- [TEXT PROVIDED]
=== Section Start ===

On August 1, 2010, the visualization website Verifiable.com will close. If you don’t know Verifiable, I recommend checking them out despite this, it’s an interesting site that has explored an important niche of the online visualization (visualization-as-a-service, if you will) world. Its demise can teach us a lot about how visualization for the masses works, and what we need to do to actually make it happen.
Verifiable let you upload data and create visualizations. The interface was similar to Tableau, though certainly not as powerful. But it provided a lot of ways of creating interesting visualizations, and was more analytical than Many Eyes.
What I liked best about Verifiable, and what all other visualization websites I know are still missing, was that you did not have to pick the type of visualization first. Just like in Tableau, you could switch data dimensions and visual mappings around to figure out what would work best for your data.
Like most online services, this one had a free tier, where your data and visualizations were public. With a paid account, everything was private, unless you chose to share it. It’s kind of a typical setup where they tried to establish a popular service to get people interested, and convert some fraction of them into paying users.

=== Section End ===

- [SUPPLIED MATERIAL]

=== Section Start ===

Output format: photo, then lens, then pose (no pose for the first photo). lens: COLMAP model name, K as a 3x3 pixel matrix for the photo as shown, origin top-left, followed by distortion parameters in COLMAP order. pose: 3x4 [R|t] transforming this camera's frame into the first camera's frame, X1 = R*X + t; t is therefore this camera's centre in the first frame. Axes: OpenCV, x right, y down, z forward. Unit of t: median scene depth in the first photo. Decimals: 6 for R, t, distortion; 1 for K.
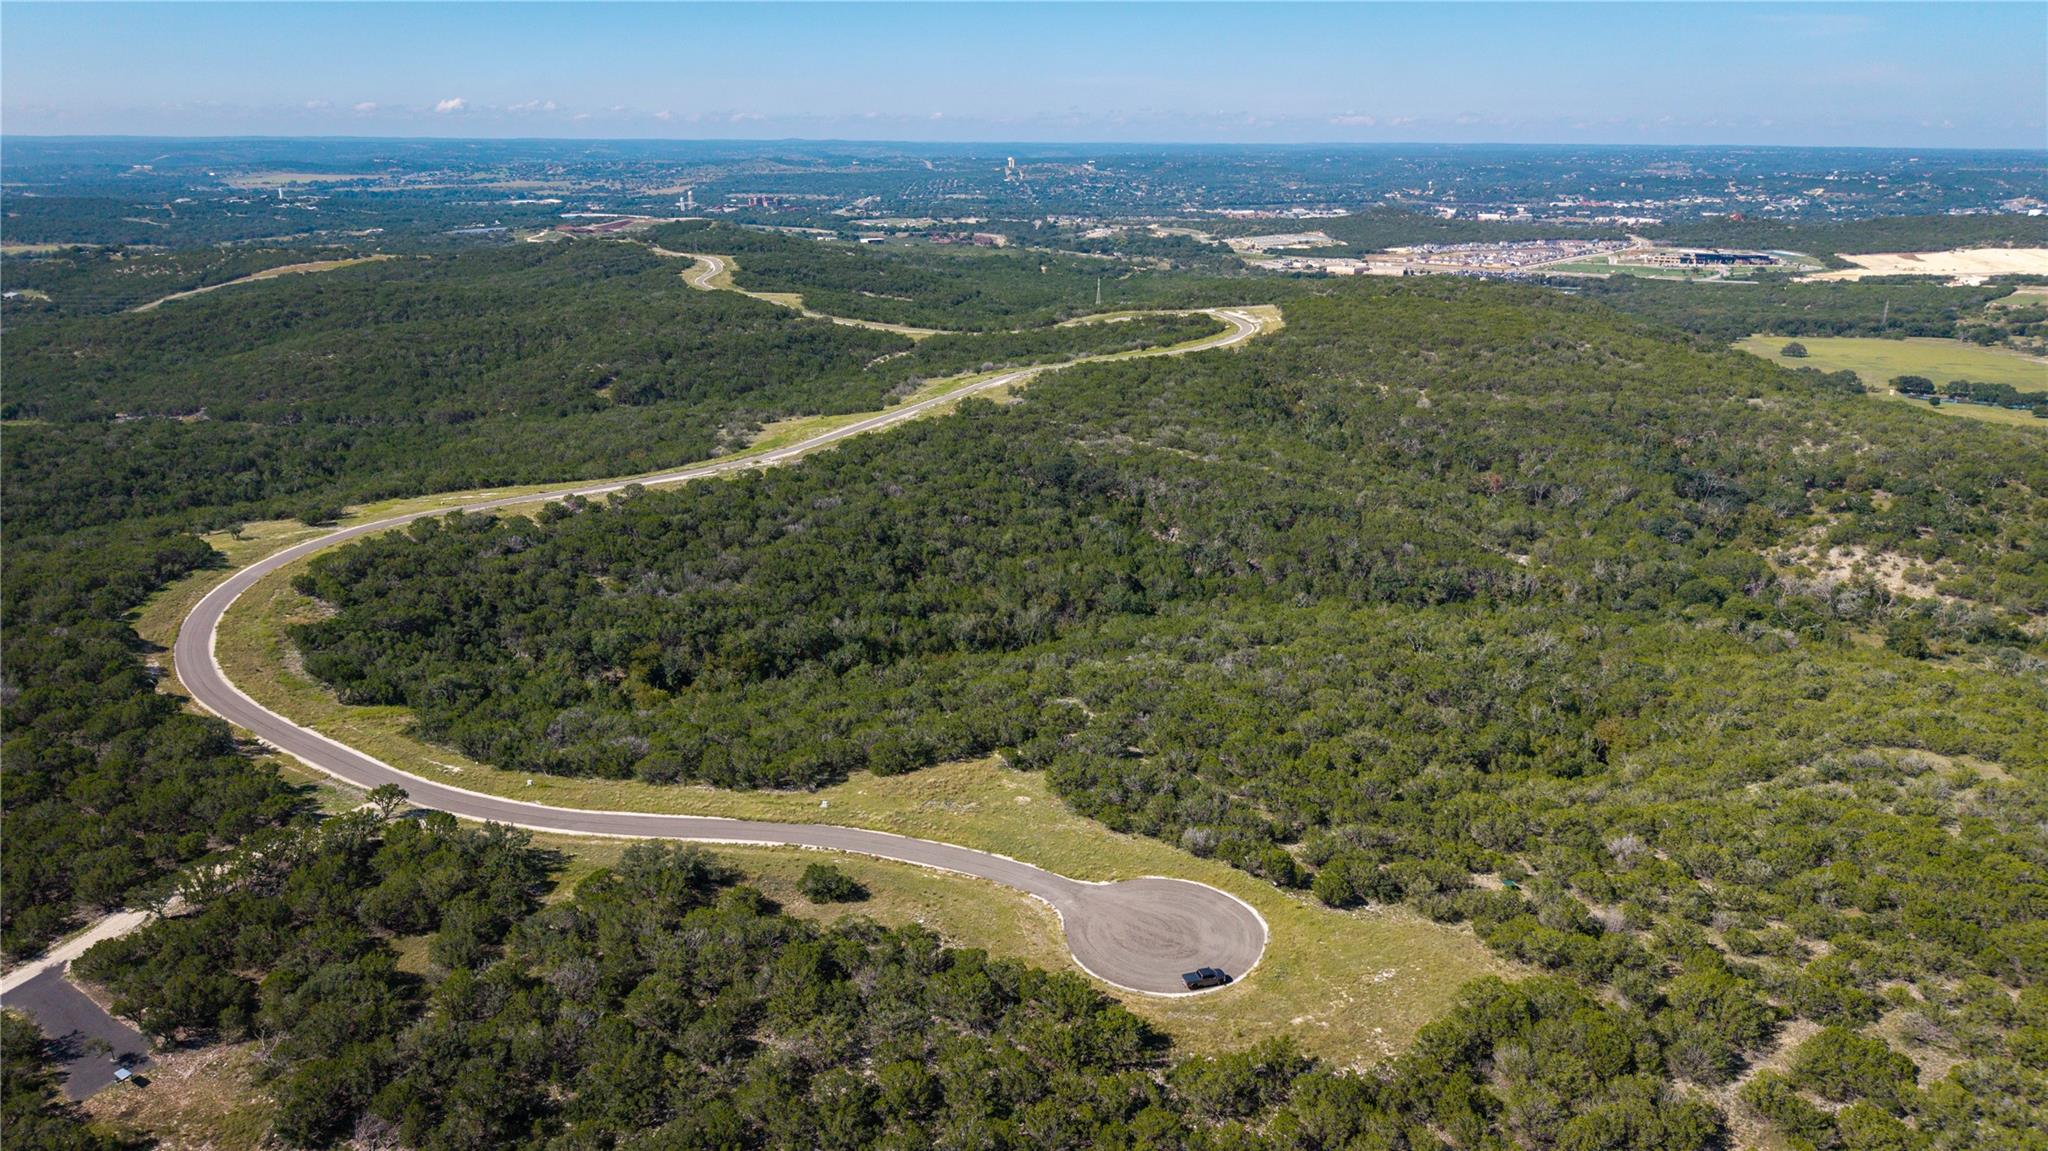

=== Section End ===

- [TASK STATEMENT] Rewrite the passage of the Verifiable.com article from "What I liked" to "into paying users.", replacing "free tier" with "basic tier".

- [ANSWER TO THIS TASK]
What I liked best about Verifiable, and what all other visualization websites I know are still missing, was that you did not have to pick the type of visualization first. Just like in Tableau, you could switch data dimensions and visual mappings around to figure out what would work best for your data.
Like most online services, this one had a basic tier, where your data and visualizations were public. With a paid account, everything was private, unless you chose to share it. It’s kind of a typical setup where they tried to establish a popular service to get people interested, and convert some fraction of them into paying users.